### Prompt:
Transcribe the data below verbatim from the line with "X119900000Y-125080000D03*" to the line with "X128450000Y-89670000D03*". Include both of those lines.
-- Supplied material follows --
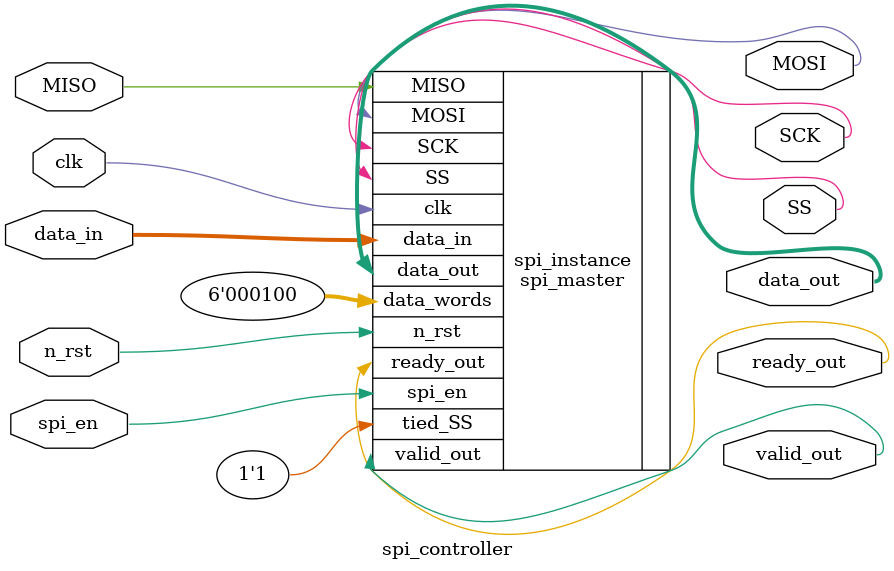
<source format=v>
module spi_controller #(parameter DATA_BITS=8) (
    input clk, n_rst, spi_en, MISO,
    input [DATA_BITS-1:0] data_in,
    output SCK, SS, MOSI, ready_out, valid_out,
    output [DATA_BITS-1:0] data_out
);

    spi_master spi_instance (
        .clk(clk),
        .n_rst(n_rst),
        .spi_en(spi_en),
        .tied_SS(1'b1),
        .MISO(MISO),
        .data_in(data_in),
        .data_words(6'b000100),
        .SCK(SCK),
        .SS(SS),
        .MOSI(MOSI),
        .ready_out(ready_out),
        .valid_out(valid_out),
        .data_out(data_out)
    );

endmodule

</source>
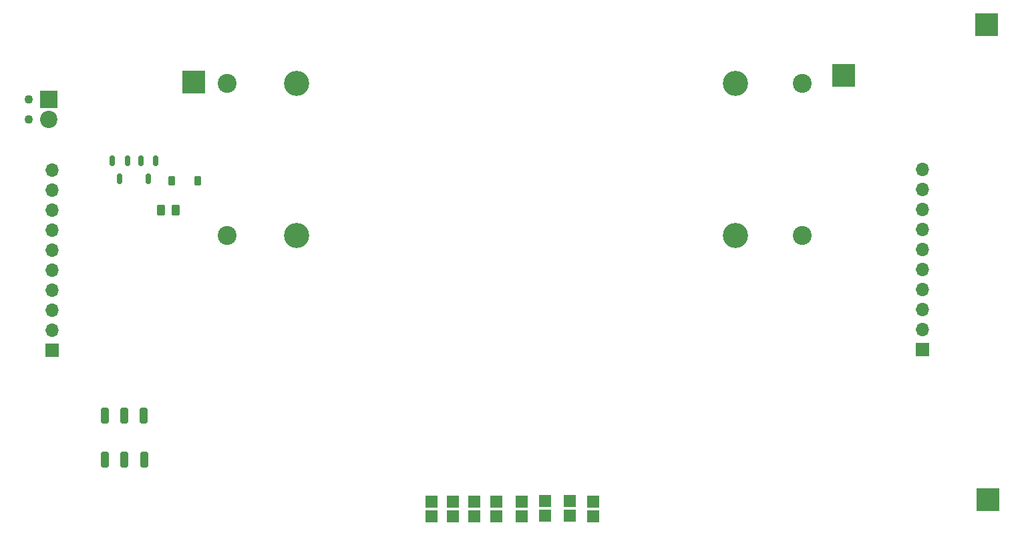
<source format=gbr>
%TF.GenerationSoftware,KiCad,Pcbnew,(7.0.0)*%
%TF.CreationDate,2023-03-03T13:32:30+01:00*%
%TF.ProjectId,Solar Cell offgrid Power,536f6c61-7220-4436-956c-6c206f666667,rev?*%
%TF.SameCoordinates,Original*%
%TF.FileFunction,Soldermask,Top*%
%TF.FilePolarity,Negative*%
%FSLAX46Y46*%
G04 Gerber Fmt 4.6, Leading zero omitted, Abs format (unit mm)*
G04 Created by KiCad (PCBNEW (7.0.0)) date 2023-03-03 13:32:30*
%MOMM*%
%LPD*%
G01*
G04 APERTURE LIST*
G04 Aperture macros list*
%AMRoundRect*
0 Rectangle with rounded corners*
0 $1 Rounding radius*
0 $2 $3 $4 $5 $6 $7 $8 $9 X,Y pos of 4 corners*
0 Add a 4 corners polygon primitive as box body*
4,1,4,$2,$3,$4,$5,$6,$7,$8,$9,$2,$3,0*
0 Add four circle primitives for the rounded corners*
1,1,$1+$1,$2,$3*
1,1,$1+$1,$4,$5*
1,1,$1+$1,$6,$7*
1,1,$1+$1,$8,$9*
0 Add four rect primitives between the rounded corners*
20,1,$1+$1,$2,$3,$4,$5,0*
20,1,$1+$1,$4,$5,$6,$7,0*
20,1,$1+$1,$6,$7,$8,$9,0*
20,1,$1+$1,$8,$9,$2,$3,0*%
G04 Aperture macros list end*
%ADD10RoundRect,0.250000X-0.262500X-0.450000X0.262500X-0.450000X0.262500X0.450000X-0.262500X0.450000X0*%
%ADD11RoundRect,0.150000X-0.150000X0.512500X-0.150000X-0.512500X0.150000X-0.512500X0.150000X0.512500X0*%
%ADD12R,3.000000X3.000000*%
%ADD13R,1.700000X1.700000*%
%ADD14O,1.700000X1.700000*%
%ADD15R,1.500000X1.500000*%
%ADD16RoundRect,0.250000X-0.250000X-0.750000X0.250000X-0.750000X0.250000X0.750000X-0.250000X0.750000X0*%
%ADD17C,3.200000*%
%ADD18C,2.400000*%
%ADD19RoundRect,0.225000X-0.225000X-0.375000X0.225000X-0.375000X0.225000X0.375000X-0.225000X0.375000X0*%
%ADD20C,1.100000*%
%ADD21R,2.200000X2.200000*%
%ADD22C,2.200000*%
G04 APERTURE END LIST*
D10*
%TO.C,R1*%
X127087500Y-93360000D03*
X128912500Y-93360000D03*
%TD*%
D11*
%TO.C,T2*%
X125450000Y-89367500D03*
X124500000Y-87092500D03*
X126400000Y-87092500D03*
%TD*%
%TO.C,T1*%
X122780000Y-87155000D03*
X120880000Y-87155000D03*
X121830000Y-89430000D03*
%TD*%
D12*
%TO.C,TPBAT_NEG1*%
X213589999Y-76289999D03*
%TD*%
D13*
%TO.C,J2*%
X113289999Y-111149999D03*
D14*
X113289999Y-108609999D03*
X113289999Y-106069999D03*
X113289999Y-103529999D03*
X113289999Y-100989999D03*
X113289999Y-98449999D03*
X113289999Y-95909999D03*
X113289999Y-93369999D03*
X113289999Y-90829999D03*
X113289999Y-88289999D03*
%TD*%
D15*
%TO.C,BK4*%
X161369999Y-132239999D03*
X161369999Y-130379999D03*
%TD*%
%TO.C,BK8*%
X172739999Y-132224999D03*
X172739999Y-130364999D03*
%TD*%
D16*
%TO.C,J4*%
X119900000Y-125080000D03*
X122390000Y-125070000D03*
X124910000Y-125080000D03*
X124830000Y-119450000D03*
X122410000Y-119430000D03*
X119900000Y-119440000D03*
%TD*%
D17*
%TO.C,BT2*%
X144250000Y-77270000D03*
X144250000Y-96570000D03*
X199870000Y-77270000D03*
X199870000Y-96570000D03*
D18*
X135460000Y-77270000D03*
X208360000Y-77270000D03*
X135460000Y-96570000D03*
X208360000Y-96570000D03*
%TD*%
D15*
%TO.C,BK7*%
X169589999Y-132219999D03*
X169589999Y-130359999D03*
%TD*%
D12*
%TO.C,BAT_POS2*%
X131169999Y-77089999D03*
%TD*%
D15*
%TO.C,BK6*%
X166749999Y-132249999D03*
X166749999Y-130389999D03*
%TD*%
D12*
%TO.C,TPSC_NEG1*%
X231839999Y-130129999D03*
%TD*%
D15*
%TO.C,BK3*%
X181869999Y-132234999D03*
X181869999Y-130374999D03*
%TD*%
%TO.C,BK2*%
X178829999Y-132174999D03*
X178829999Y-130314999D03*
%TD*%
D13*
%TO.C,J1*%
X223579999Y-111109999D03*
D14*
X223579999Y-108569999D03*
X223579999Y-106029999D03*
X223579999Y-103489999D03*
X223579999Y-100949999D03*
X223579999Y-98409999D03*
X223579999Y-95869999D03*
X223579999Y-93329999D03*
X223579999Y-90789999D03*
X223579999Y-88249999D03*
%TD*%
D19*
%TO.C,D1*%
X128450000Y-89670000D03*
X131750000Y-89670000D03*
%TD*%
D20*
%TO.C,J3*%
X110290000Y-79330000D03*
X110290000Y-81870000D03*
D21*
X112829999Y-79329999D03*
D22*
X112830000Y-81870000D03*
%TD*%
D12*
%TO.C,SC_POS1*%
X231709999Y-69829999D03*
%TD*%
D15*
%TO.C,BK1*%
X175719999Y-132194999D03*
X175719999Y-130334999D03*
%TD*%
%TO.C,BK5*%
X164069999Y-132239999D03*
X164069999Y-130379999D03*
%TD*%
M02*

</source>
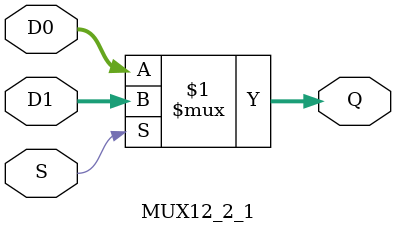
<source format=v>
module MUX12_2_1 (input [11:0] D0, output wire [11:0] Q,
                  input [11:0] D1,
                  input S);

	assign Q = (S ? D1 : D0);

endmodule

</source>
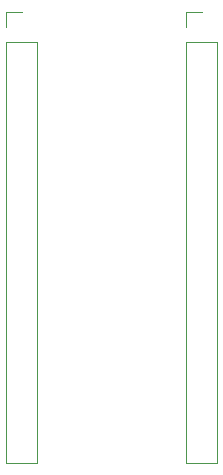
<source format=gbr>
%TF.GenerationSoftware,KiCad,Pcbnew,6.0.11-2627ca5db0~126~ubuntu20.04.1*%
%TF.CreationDate,2023-11-11T11:24:04-05:00*%
%TF.ProjectId,carrier-board,63617272-6965-4722-9d62-6f6172642e6b,rev?*%
%TF.SameCoordinates,Original*%
%TF.FileFunction,Legend,Bot*%
%TF.FilePolarity,Positive*%
%FSLAX46Y46*%
G04 Gerber Fmt 4.6, Leading zero omitted, Abs format (unit mm)*
G04 Created by KiCad (PCBNEW 6.0.11-2627ca5db0~126~ubuntu20.04.1) date 2023-11-11 11:24:04*
%MOMM*%
%LPD*%
G01*
G04 APERTURE LIST*
%ADD10C,0.120000*%
G04 APERTURE END LIST*
D10*
%TO.C,STM1*%
X139165000Y-103530000D02*
X139165000Y-139150000D01*
X137835000Y-100930000D02*
X136505000Y-100930000D01*
X136505000Y-103530000D02*
X136505000Y-139150000D01*
X139165000Y-139150000D02*
X136505000Y-139150000D01*
X136505000Y-100930000D02*
X136505000Y-102260000D01*
X139165000Y-103530000D02*
X136505000Y-103530000D01*
%TO.C,STM2*%
X153075000Y-100930000D02*
X151745000Y-100930000D01*
X154405000Y-139150000D02*
X151745000Y-139150000D01*
X154405000Y-103530000D02*
X151745000Y-103530000D01*
X151745000Y-103530000D02*
X151745000Y-139150000D01*
X151745000Y-100930000D02*
X151745000Y-102260000D01*
X154405000Y-103530000D02*
X154405000Y-139150000D01*
%TD*%
M02*

</source>
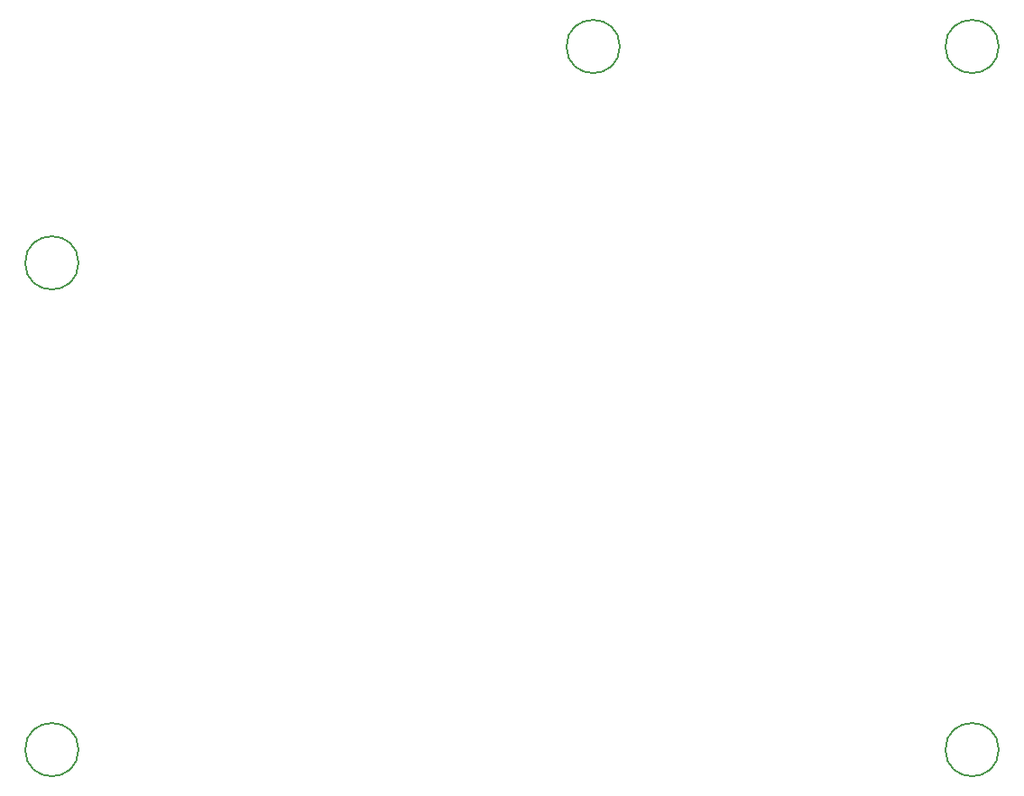
<source format=gbr>
%TF.GenerationSoftware,KiCad,Pcbnew,(6.0.1)*%
%TF.CreationDate,2022-08-01T21:33:22+01:00*%
%TF.ProjectId,psp-bluetooth,7073702d-626c-4756-9574-6f6f74682e6b,rev?*%
%TF.SameCoordinates,Original*%
%TF.FileFunction,Other,Comment*%
%FSLAX46Y46*%
G04 Gerber Fmt 4.6, Leading zero omitted, Abs format (unit mm)*
G04 Created by KiCad (PCBNEW (6.0.1)) date 2022-08-01 21:33:22*
%MOMM*%
%LPD*%
G01*
G04 APERTURE LIST*
%ADD10C,0.150000*%
G04 APERTURE END LIST*
D10*
%TO.C,H4*%
X114260000Y-93980000D02*
G75*
G03*
X114260000Y-93980000I-2500000J0D01*
G01*
%TO.C,H2*%
X200620000Y-27940000D02*
G75*
G03*
X200620000Y-27940000I-2500000J0D01*
G01*
%TO.C,H3*%
X200620000Y-93980000D02*
G75*
G03*
X200620000Y-93980000I-2500000J0D01*
G01*
%TO.C,H5*%
X114260000Y-48260000D02*
G75*
G03*
X114260000Y-48260000I-2500000J0D01*
G01*
%TO.C,H1*%
X165060000Y-27940000D02*
G75*
G03*
X165060000Y-27940000I-2500000J0D01*
G01*
%TD*%
M02*

</source>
-- Supplied material concluded --
### Result:
X119900000Y-125080000D03*
X122390000Y-125070000D03*
X124910000Y-125080000D03*
X124830000Y-119450000D03*
X122410000Y-119430000D03*
X119900000Y-119440000D03*
%TD*%
D17*
%TO.C,BT2*%
X144250000Y-77270000D03*
X144250000Y-96570000D03*
X199870000Y-77270000D03*
X199870000Y-96570000D03*
D18*
X135460000Y-77270000D03*
X208360000Y-77270000D03*
X135460000Y-96570000D03*
X208360000Y-96570000D03*
%TD*%
D15*
%TO.C,BK7*%
X169589999Y-132219999D03*
X169589999Y-130359999D03*
%TD*%
D12*
%TO.C,BAT_POS2*%
X131169999Y-77089999D03*
%TD*%
D15*
%TO.C,BK6*%
X166749999Y-132249999D03*
X166749999Y-130389999D03*
%TD*%
D12*
%TO.C,TPSC_NEG1*%
X231839999Y-130129999D03*
%TD*%
D15*
%TO.C,BK3*%
X181869999Y-132234999D03*
X181869999Y-130374999D03*
%TD*%
%TO.C,BK2*%
X178829999Y-132174999D03*
X178829999Y-130314999D03*
%TD*%
D13*
%TO.C,J1*%
X223579999Y-111109999D03*
D14*
X223579999Y-108569999D03*
X223579999Y-106029999D03*
X223579999Y-103489999D03*
X223579999Y-100949999D03*
X223579999Y-98409999D03*
X223579999Y-95869999D03*
X223579999Y-93329999D03*
X223579999Y-90789999D03*
X223579999Y-88249999D03*
%TD*%
D19*
%TO.C,D1*%
X128450000Y-89670000D03*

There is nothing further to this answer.